Feb 20, 2015 - Huaibei, China - Chinese worshippers pray at a temple during the Lunar New Yeat

CPRESSPHOTO/ZUMA
Frédéric Schaeffer

JIAXING — It's already dawn at Xianghai Temple when Lin, 26, goes to the Hall of 10,000 Buddhas for the 5:30 a.m. prayer.

Still half-asleep, the young woman joins the monks in chanting mantras and reciting sacred texts for an hour. Kneeling, she bows three times to Vairocana, also known as the Great Sun Buddha, who dominates the 42-meter-high hall representing the cosmos.

Before grabbing a vegetarian breakfast in the adjacent refectory, monks and devotees chant around the hall to the sound of drums and gongs.

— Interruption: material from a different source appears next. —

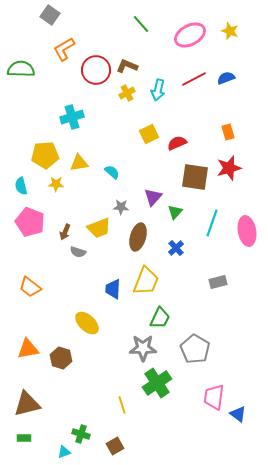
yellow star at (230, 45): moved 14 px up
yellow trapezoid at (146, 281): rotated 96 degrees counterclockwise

"I resigned last October from the e-commerce company where I had been working for the past two years in Nanjing, and joined the temple in January, where I am now a volunteer in residence," explains the young woman, soberly dressed in black pants and a cream linen jacket.

Located in the city of Jiaxing, over a hundred kilometers from Shanghai, in eastern China, the Xianghai temple is home to some 20 permanent volunteers.

Unlike Lin, most of them only stay for a couple days or a few weeks. But for Lin, who spends most of her free time studying Buddhist texts in the temple library, the change in her life has been radical. "I used to do the same job every day, sometimes until very late at night, writing all kinds of reports for my boss. I was exhausted physically and mentally. I felt my life had no meaning," she says.